[jhc] what to work on next?

Mon Jun 29 15:57:56 EDT 2009

On Fri, Jun 26, 2009 at 01:01:37PM -0400, Isaac Dupree wrote:
> Interesting, interesting, interesting!  Your points make more sense to
> me now -- i'll comment on a couple
>
> John Meacham wrote:
>> Though, you bring up another interesting issue when it comes to
>> developing the libraries. JHC and GHC actually have a very different
>> philosophy here in that in jhc, I rely on the underlying operating
>> systems services whenever possible. For instance, I don't try to roll my
>> own unicode or buffered file support. I rely on 'iconv' and 'FILE' and
>> friends when they are available. In general, the thinking is, A whole
>> lot of people have worked very hard already at optimizing FILE, the OS
>> may even do things like use zero-copy mmaped buffers to back it. So, I
>> use existing resources whenever possible.
>
> ah, re-use outside the haskell world!  A worthy idea, encourages the
> existence of good C libraries etc.  I guess the two ways I can think of
> weaknesses there is,
> - often C libraries don't think of features that would be obvious in
> Haskell, like duplicating/backtracking with state, which make a Haskell
> version have to be unnecessarily imperative.  (But the C libraries
> should then be improved where possible! Sometimes they have an awful lot
> of momentum though, like iconv)
> - the Haskell compiler can't optimize as much, when lots of parts of the
> code are in C :-)

Yes indeed. of course, if the OS C library implements something like
IO-Lite[1] under the scenes, then trying to reimplement plain old
buffers assuming it is as good as what the OS does is clearly
counterproductive. I guess my philosophy is more about reducing the
barrier to code reuse between languages and to not second guess what the
OS provides without good reason. Also, it's the "lazy" thing to do. :)

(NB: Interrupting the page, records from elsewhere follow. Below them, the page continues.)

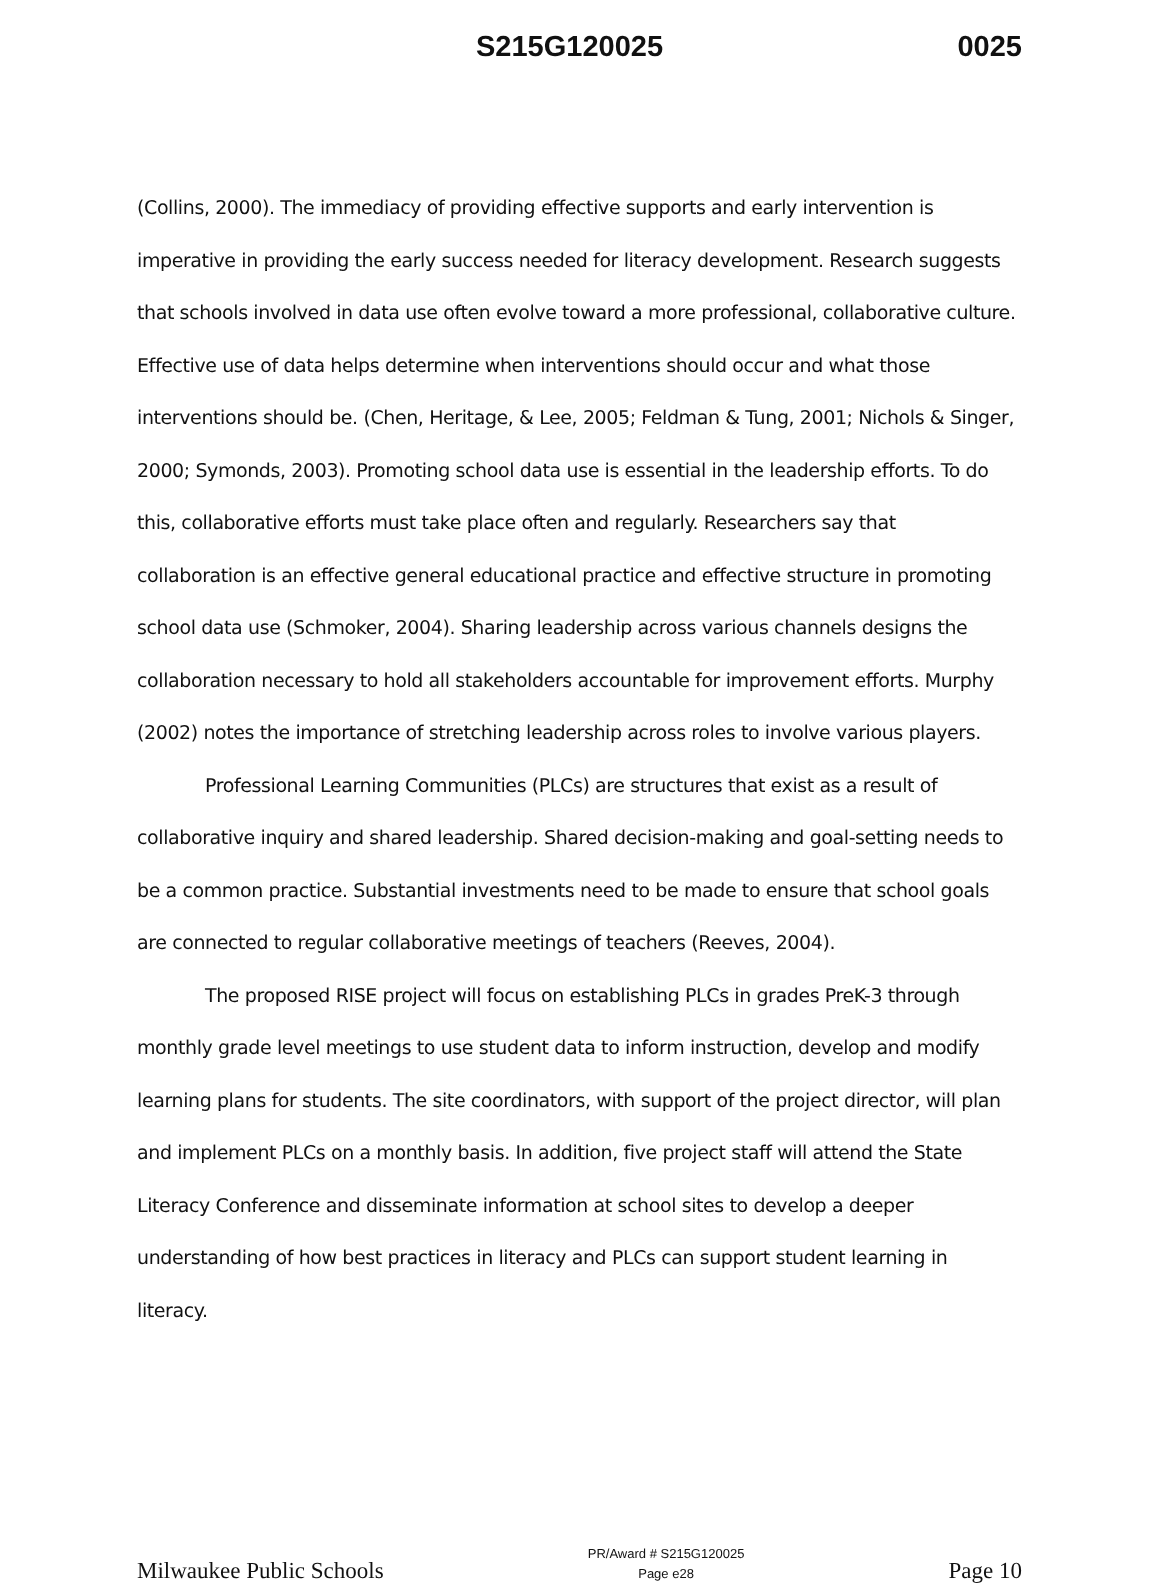S215G120025 0025
(Collins, 2000). The immediacy of providing effective supports and early intervention is imperative in providing the early success needed for literacy development. Research suggests that schools involved in data use often evolve toward a more professional, collaborative culture. Effective use of data helps determine when interventions should occur and what those interventions should be. (Chen, Heritage, & Lee, 2005; Feldman & Tung, 2001; Nichols & Singer, 2000; Symonds, 2003). Promoting school data use is essential in the leadership efforts. To do this, collaborative efforts must take place often and regularly. Researchers say that collaboration is an effective general educational practice and effective structure in promoting school data use (Schmoker, 2004). Sharing leadership across various channels designs the collaboration necessary to hold all stakeholders accountable for improvement efforts. Murphy (2002) notes the importance of stretching leadership across roles to involve various players.
Professional Learning Communities (PLCs) are structures that exist as a result of collaborative inquiry and shared leadership. Shared decision-making and goal-setting needs to be a common practice. Substantial investments need to be made to ensure that school goals are connected to regular collaborative meetings of teachers (Reeves, 2004).
The proposed RISE project will focus on establishing PLCs in grades PreK-3 through monthly grade level meetings to use student data to inform instruction, develop and modify learning plans for students. The site coordinators, with support of the project director, will plan and implement PLCs on a monthly basis. In addition, five project staff will attend the State Literacy Conference and disseminate information at school sites to develop a deeper understanding of how best practices in literacy and PLCs can support student learning in literacy.
Milwaukee Public Schools
PR/Award # S215G120025
Page e28
Page 10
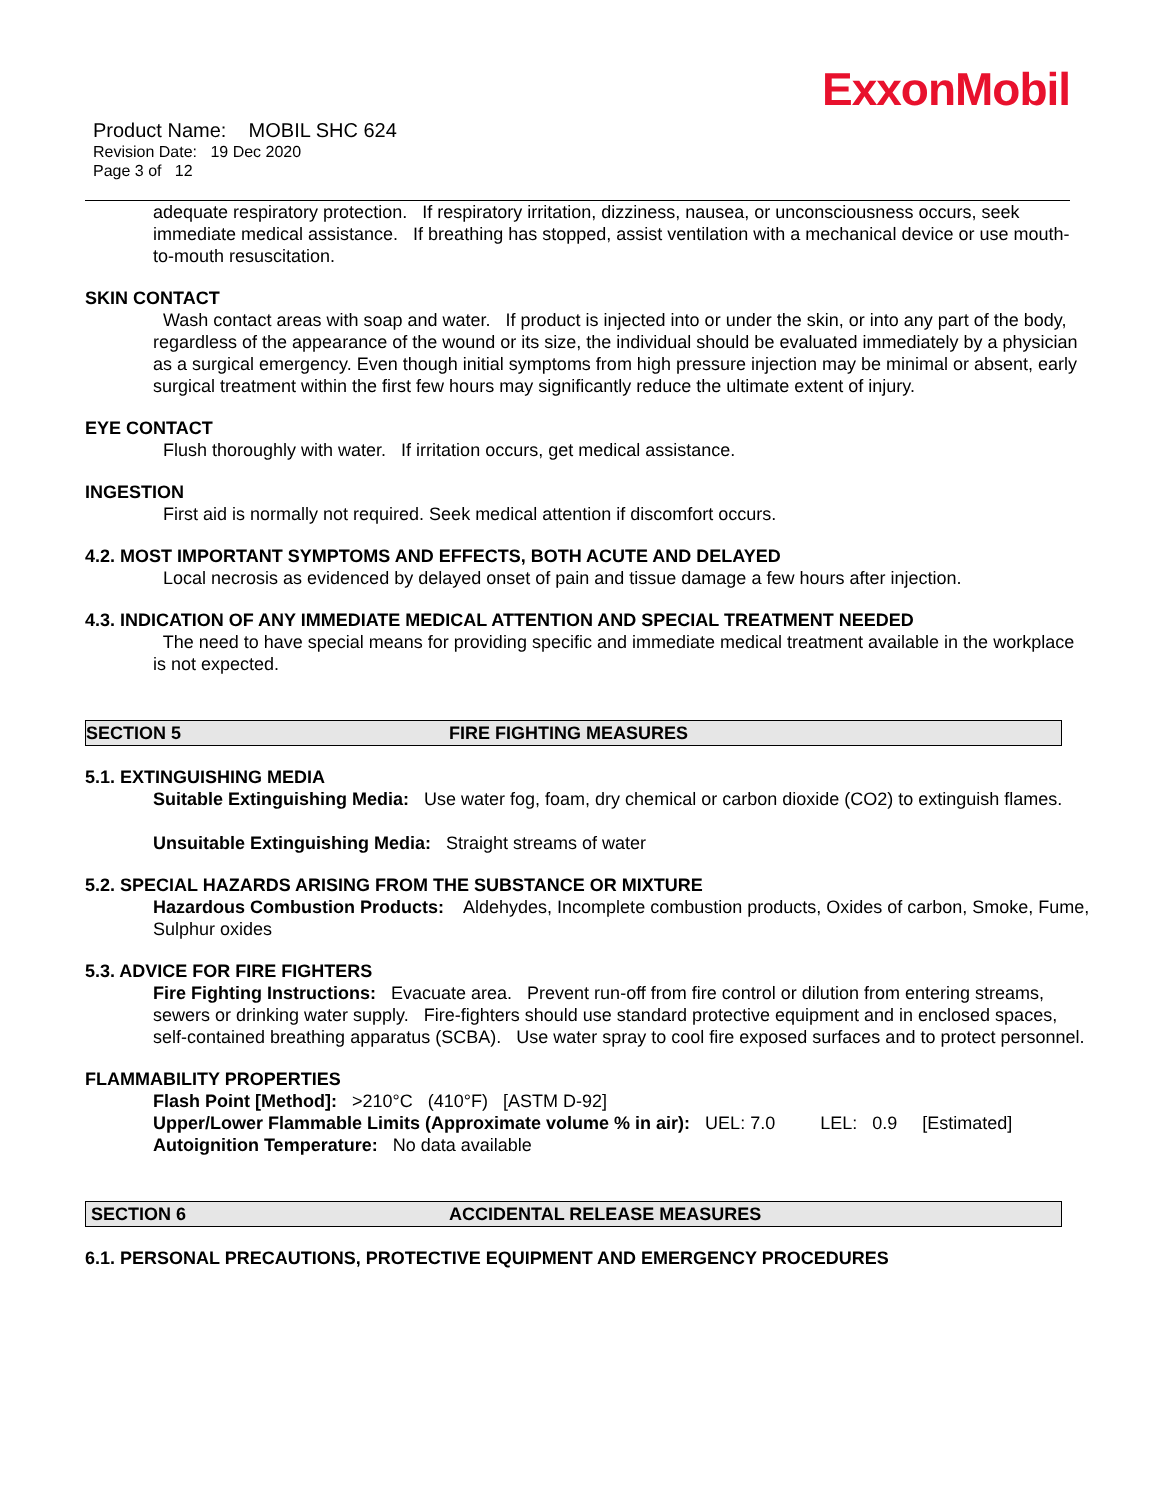ExxonMobil
Product Name: MOBIL SHC 624
Revision Date: 19 Dec 2020
Page 3 of 12
adequate respiratory protection. If respiratory irritation, dizziness, nausea, or unconsciousness occurs, seek immediate medical assistance. If breathing has stopped, assist ventilation with a mechanical device or use mouth-to-mouth resuscitation.
SKIN CONTACT
Wash contact areas with soap and water. If product is injected into or under the skin, or into any part of the body, regardless of the appearance of the wound or its size, the individual should be evaluated immediately by a physician as a surgical emergency. Even though initial symptoms from high pressure injection may be minimal or absent, early surgical treatment within the first few hours may significantly reduce the ultimate extent of injury.
EYE CONTACT
Flush thoroughly with water. If irritation occurs, get medical assistance.
INGESTION
First aid is normally not required. Seek medical attention if discomfort occurs.
4.2. MOST IMPORTANT SYMPTOMS AND EFFECTS, BOTH ACUTE AND DELAYED
Local necrosis as evidenced by delayed onset of pain and tissue damage a few hours after injection.
4.3. INDICATION OF ANY IMMEDIATE MEDICAL ATTENTION AND SPECIAL TREATMENT NEEDED
The need to have special means for providing specific and immediate medical treatment available in the workplace is not expected.
SECTION 5 FIRE FIGHTING MEASURES
5.1. EXTINGUISHING MEDIA
Suitable Extinguishing Media: Use water fog, foam, dry chemical or carbon dioxide (CO2) to extinguish flames.
Unsuitable Extinguishing Media: Straight streams of water
5.2. SPECIAL HAZARDS ARISING FROM THE SUBSTANCE OR MIXTURE
Hazardous Combustion Products: Aldehydes, Incomplete combustion products, Oxides of carbon, Smoke, Fume, Sulphur oxides
5.3. ADVICE FOR FIRE FIGHTERS
Fire Fighting Instructions: Evacuate area. Prevent run-off from fire control or dilution from entering streams, sewers or drinking water supply. Fire-fighters should use standard protective equipment and in enclosed spaces, self-contained breathing apparatus (SCBA). Use water spray to cool fire exposed surfaces and to protect personnel.
FLAMMABILITY PROPERTIES
Flash Point [Method]: >210°C (410°F) [ASTM D-92]
Upper/Lower Flammable Limits (Approximate volume % in air): UEL: 7.0 LEL: 0.9 [Estimated]
Autoignition Temperature: No data available
SECTION 6 ACCIDENTAL RELEASE MEASURES
6.1. PERSONAL PRECAUTIONS, PROTECTIVE EQUIPMENT AND EMERGENCY PROCEDURES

[1] http://www.usenix.org/events/osdi99/full_papers/pai/pai.pdf

There was a computer science professor at caltech who taught all the
standard stuff. regular expressions, finite automata, computability
theory, algorithms, etc. But each week after he gave the homework out he
would say something as an afterthought like... "oh... and this week...
do the homework in algol-68" or some other random language. A different
one each week. The idea being that for a good computer scientist,
learning a language shouldn't even register as a challenge, and more
deeply, that the concepts being taught truely were intrinsic to
computing itself and not any particular manifestation of it. I forget
where I was going with this, other than to say that I think it is a good
lesson. When thinking of cache coherency issues my mind natuarlly thinks
in C, whereas I may go through a few iterations of a datalog program in
my head for performing an optimization analysis before actually writing
it in haskell. So reusing code from outside haskell (when it makes
sense), and lowering the barrier of entry to doing so is something that
is very natural to me.

> still, it's an idea.  Like when someone found out that replacing GHC's
> complicated (-threaded) thread system with basically just 1-thread =
> 1-OS-thread, on Linux it was just as efficient as the original [Windows
> and maybe OSX were slower though].

This isn't too surprising, I was in the OS kernel group at sun
microsystems when a coworker took a look at the pathologically
generalized many-to-many standard threaded library and decided to do a
little experiment and wrote a simple wrapper that mapped exactly one
pthread to one OS thread. turned out, it was pretty much superior in all
practical cases in addition to being much smaller and with a scheduling
model that didn't give you headaches. It ended up being shipped with
Solaris 8 I believe.

This is interesting though, I always figured I would implement
concurrency with jhc via a simple wrapper around pthreads with little to
no other magic. It is good to know that ghc has already treaded that
ground and found it stable, though it doesn't surprise me. The
many-to-many thread model was flawed from day-one IMHO (no matter what
the incarnation).

> I wonder if someday someone'll take
> on a project of minimizing GHC RTS code (GHC devs like the idea in the
> abstract but are in no great hurry to make it happen)...
> garbage-collector seemed to be the biggest feature that has to stay in
> the RTS (unless I wonder if JHC could detect automatically whether a
> program would benefit from having a garbage collector?)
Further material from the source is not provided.